The problem, he feels, is that art has become all about mystification. “If artists keep things unsaid, untold, then you focus on the formal qualities of the picture, and then it becomes a work of art. The more you explain, the less it is a work of art, and people pay you less for the photograph,” he says. “But I don’t like to mystify things—I like to explain things.”
“My project is not about photography; it’s about Harlem,” he insists. “I think there is a reality out there, that if you frame it, you get at it. You may not get the whole thing, but you do get it in important ways.”
Getting it, for Vergara, involves a certain amount of detachment. There is an almost clinical quality to some of his work. He chooses not to focus excessively on images of poor people, however engaging or emotional such pictures can be, because they establish a false sense of connection between viewer and subject. “I found that images of the physical communities in which people live better reveal the choices made by residents,” he wrote in a 2005 essay.
Vergara knows about poverty first-hand. His own family background made him “a specialist in decline,” he says.
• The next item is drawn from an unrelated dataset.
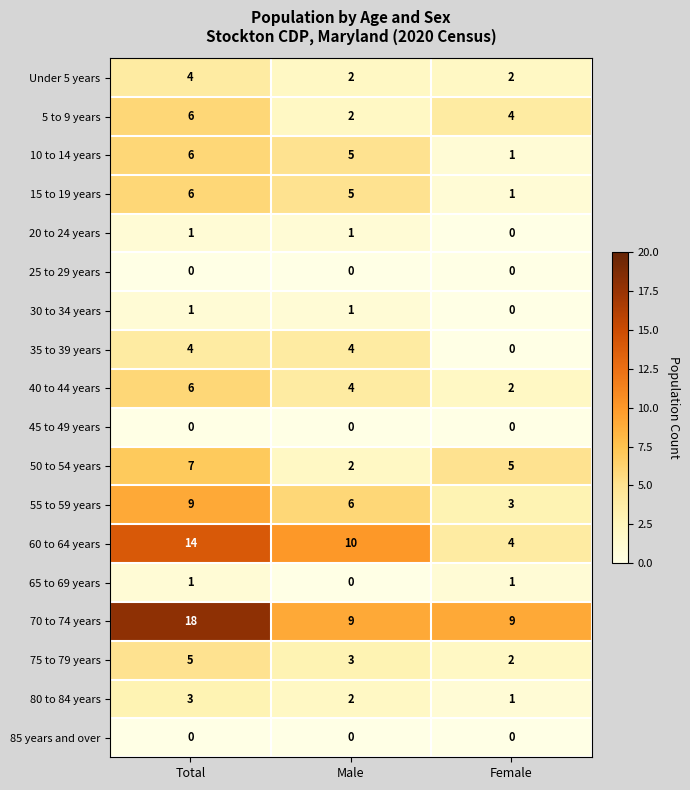

The value of 70 to 74 years at Male is 9. True or false?

True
Born in 1944 in Rengo, Chile, in the shadow of the Andes, Vergara says his once-wealthy family exemplified downward mobility. “We always had less and less and less,” he says. “It got pretty bad.” Coming to the U.S. in 1965 to study at Notre Dame University only reinforced his sense of dispossession. Other kids’ parents would come to visit in station wagons, throw huge tailgate parties and get excited about a kind of football he had never seen before. “So I was a stranger, as complete a stranger as you can be,” he says. “I couldn’t even speak in my own language.”
He found himself gravitating to the poorer sections of town, and when he traveled to blue-collar Gary, Indiana, he found “paradise,” he says—“in quotation marks.” Vergara eventually came to New York City to do graduate work in sociology at Columbia University, and soon thereafter began exploring Harlem and taking pictures, an endeavor that has taken him coast-to-coast many times since, tending the ground he has staked out.
“It’s the immigrant that wants to possess the country that’s not his,” he says. Through his pictures, Vergara says, “I have these little pieces—banks, old cars, homeless shelters, people getting arrested. It’s like I am a farmer, I have all of these things. They are what has given me citizenship.”